[ Edito ] Pas d'anarchie au Royaume Uni
La perfide Albion, contrairement à la France, n'est que dans une impasse politique temporaire.
Vous connaissez la rengaine: les peuples ne sont pas les dirigeants. Les Britanniques, malgré leurs régulières poussées de fièvre tabloïd francophobe, nous aiment bien. Affection que nous leur rendons.
Les dirigeants britanniques actuels sont ineptes d’abord pour leur pays et leur peuple, mais ils nous aiment bien. En revanche, les dirigeants allemands, - la “hübsche” - nous détestent alors que les Allemands, fidèles à l’adage “Wie Gott im Frankreich”1, apprécient réellement les Français.
Quel est ce masochisme qui pousse la classe dirigeante française à persister depuis près de soixante ans dans la psychose d’un couple franco-allemand qui n’existe pas? Pas de fraîche date cette névrose obsessionnelle de se maquer avec ceux qui outre-Rhin nous honnissent.
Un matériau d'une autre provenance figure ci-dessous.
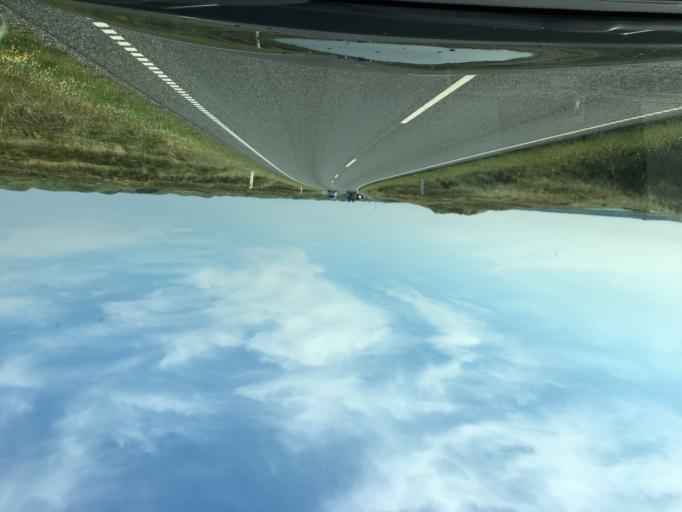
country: DK
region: Central Jutland
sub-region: Ringkobing-Skjern Kommune
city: Hvide Sande
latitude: 55.8424
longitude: 8.1731
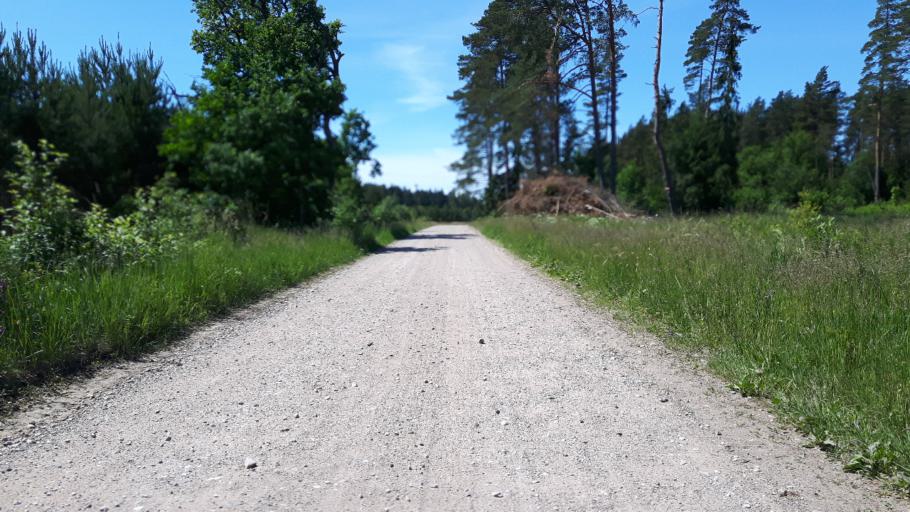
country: LV
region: Kandava
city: Kandava
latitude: 57.0413
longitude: 22.8156
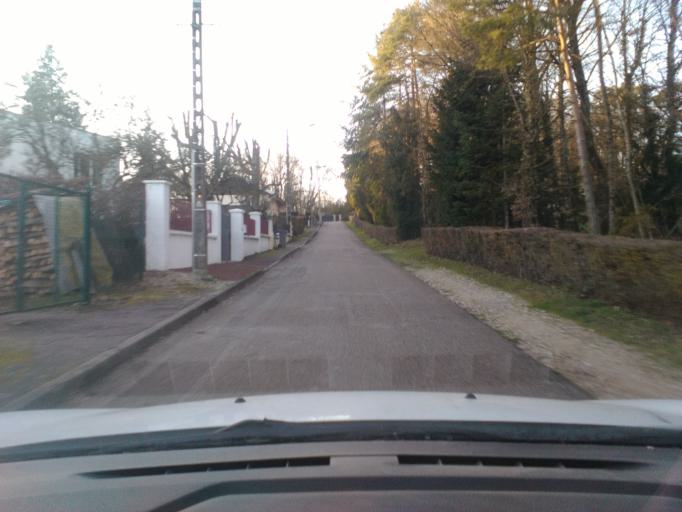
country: FR
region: Lorraine
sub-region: Departement des Vosges
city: Mirecourt
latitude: 48.2970
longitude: 6.1235
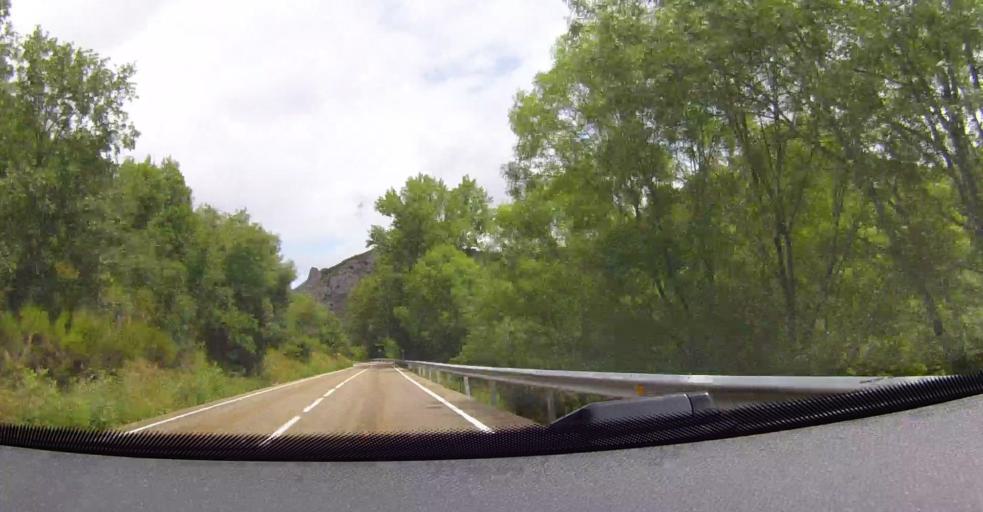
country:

On a même appelé cela, fut un temps, la Collaboration - déjà lors de la Première Guerre mondiale.
Et quand on prend la mesure du discours du bloc central CDU/CSU-SPD, la GroKo de Merkel qui empoissonne la vie de tout le monde en Europe depuis près de vingt ans, on peut légitimement se demander si on ne va pas des fois aider les Russes à reconstruire le mur puisque Berlin semble oublieux du traité 2+4 qui présida à la réunification de l’Allemagne.
La Constitution de la Ve République, tant dans son esprit que dans sa lettre, est inspirée de la démocratie parlementaire britannique. Honni soit qui mal y pense.